Only the line with "第四十八條 雇主聘僱外國人工作，應檢具有關文" and the lines after it, through the end of the material, belong in the answer; repeat them exactly.
[Start of section]
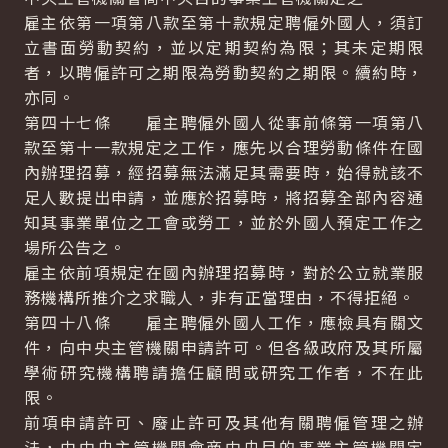
雇主依第一項第八款至第十款規定聘僱外國人，須訂
立書面勞動契約，並以定期契約為限；其未定期限
者，以聘僱許可之期限為勞動契約之期限。續約時，
亦同。
第四十七條 雇主聘僱外國人從事前條第一項第八
款至第十一款規定之工作，應先以合理勞動條件在國
內辦理招募，經招募無法滿足其需要時，始得就該不
足人數提出申請，並應於招募時，將招募全部內容通
知其事業單位之工會或勞工，並於外國人預定工作之
場所公告之。
雇主依前項規定在國內辦理招募時，對於公立就業服
務機構所推介之求職人，非有正當理由，不得拒絕。
第四十八條 雇主聘僱外國人工作，應檢具有關文
件，向中央主管機關申請許可。但各級政府及其所屬
學術研究機構聘請擔任顧問或研究工作者，不在此
限。
前項申請許可、廢止許可及其他有關聘僱管理之辦
法，由中央主管機關會商中央目的事業主管機關定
[End of section]
Worked solution
第四十八條 雇主聘僱外國人工作，應檢具有關文
件，向中央主管機關申請許可。但各級政府及其所屬
學術研究機構聘請擔任顧問或研究工作者，不在此
限。
前項申請許可、廢止許可及其他有關聘僱管理之辦
法，由中央主管機關會商中央目的事業主管機關定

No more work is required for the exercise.